[Task prompt]: Can you retype all of the data below word for word, leaving out the pictures?
[Start of section]
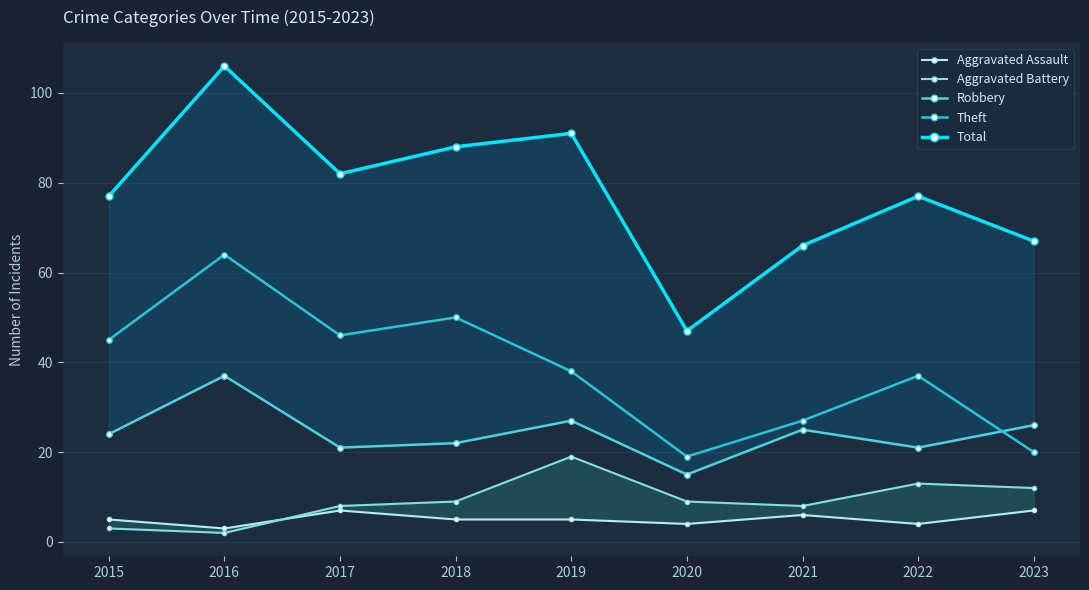

True or false: Total and Aggravated Battery intersect in this chart.

False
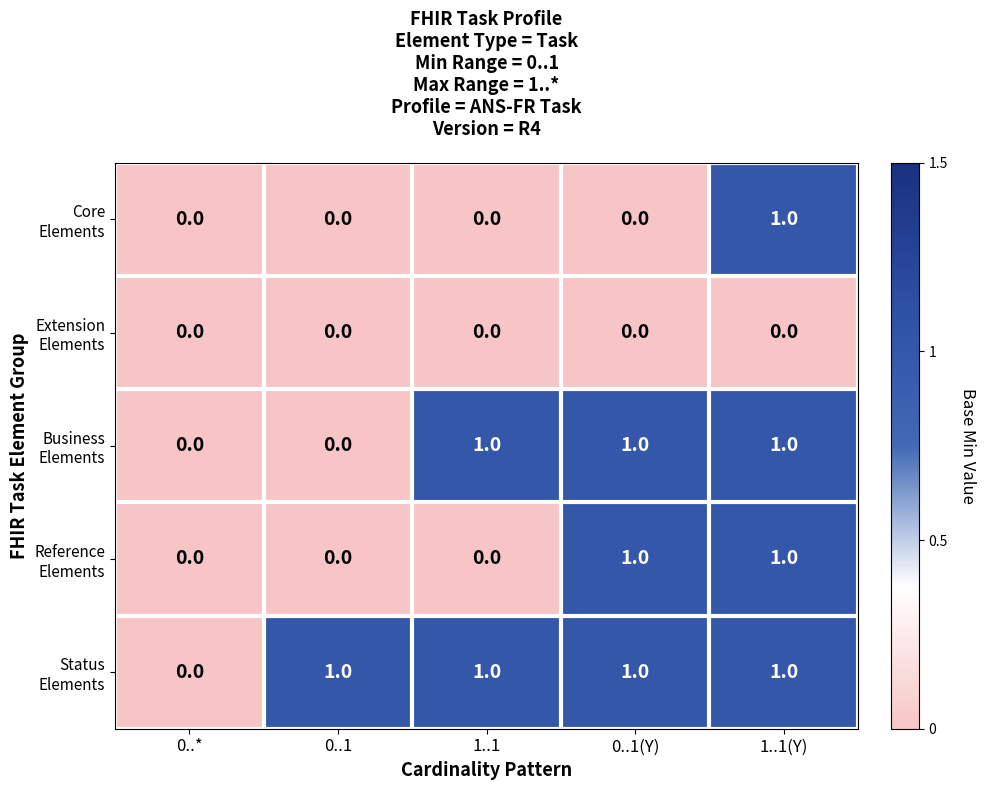

What is the total value across all series at 0..1(Y)?

3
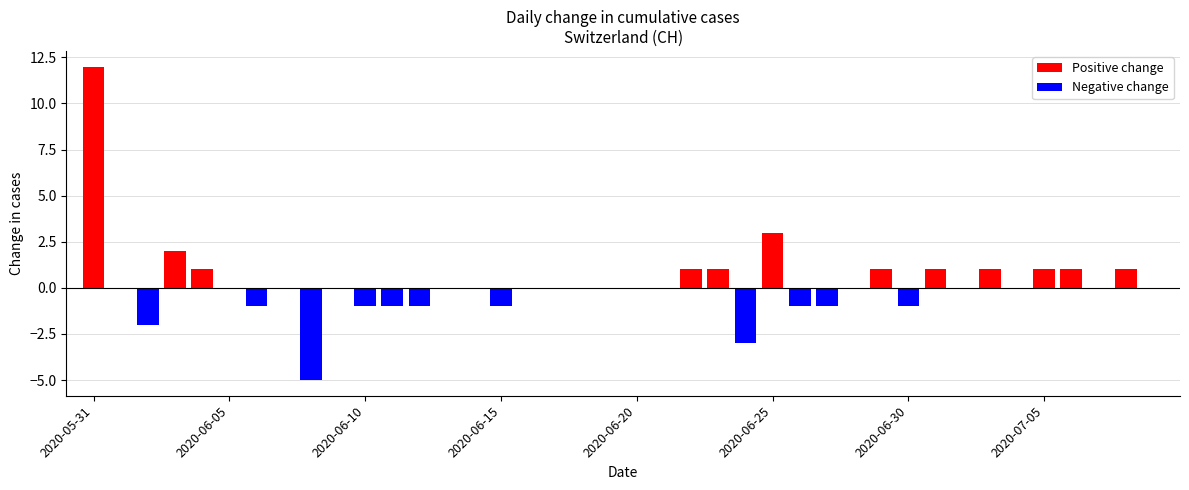

What position from the right is 2020-06-02?

38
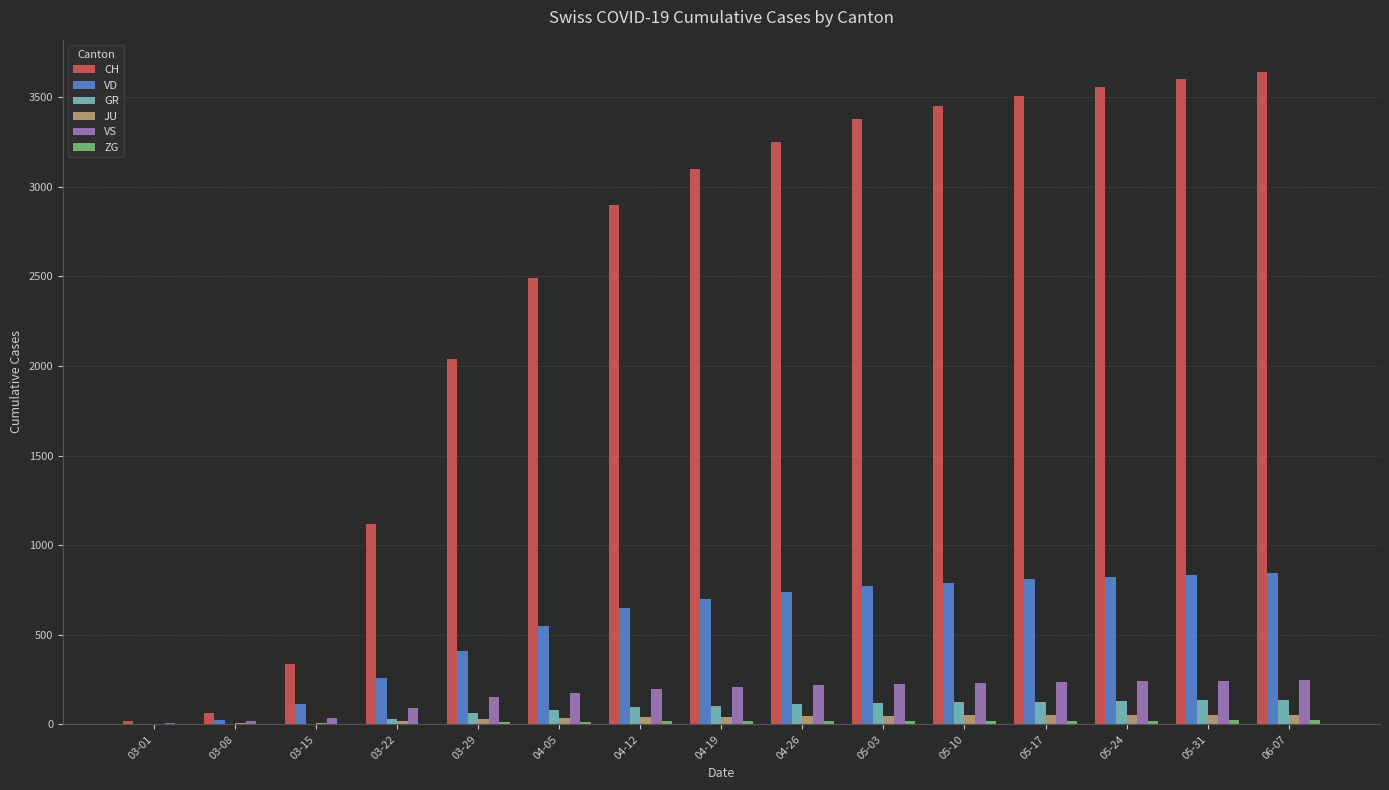

Which series has the largest total across all categories?

CH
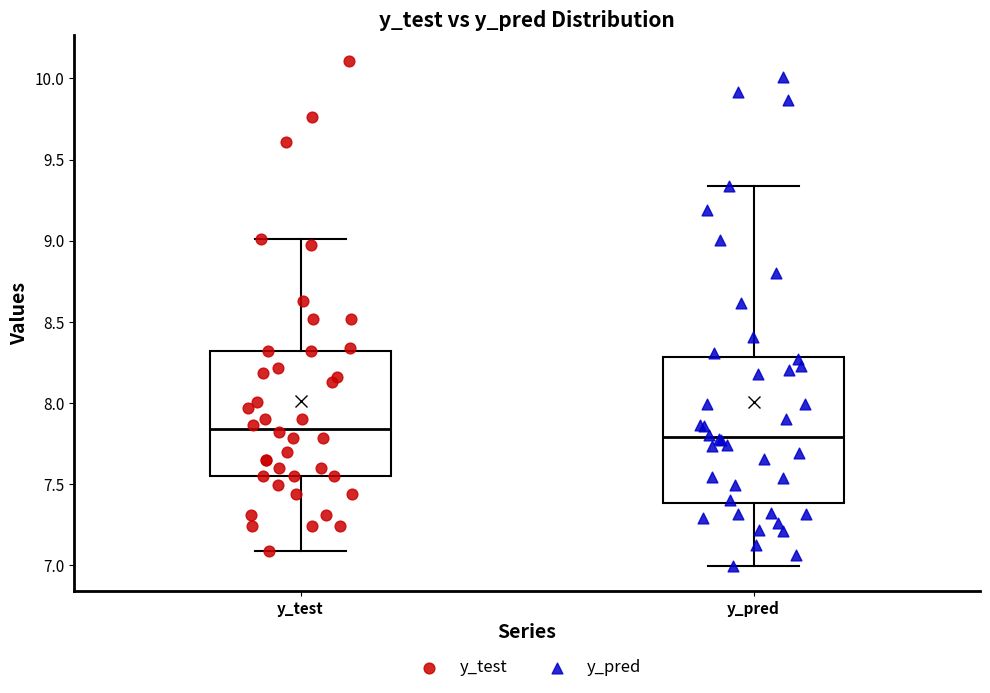

Which box's median line is the lowest?

y_pred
[End of section]
[Answer box]:
True or false: Total and Aggravated Battery intersect in this chart.

False

What is the total value across all series at 0..1(Y)?

3

What position from the right is 2020-06-02?

38

Which series has the largest total across all categories?

CH

Which box's median line is the lowest?

y_pred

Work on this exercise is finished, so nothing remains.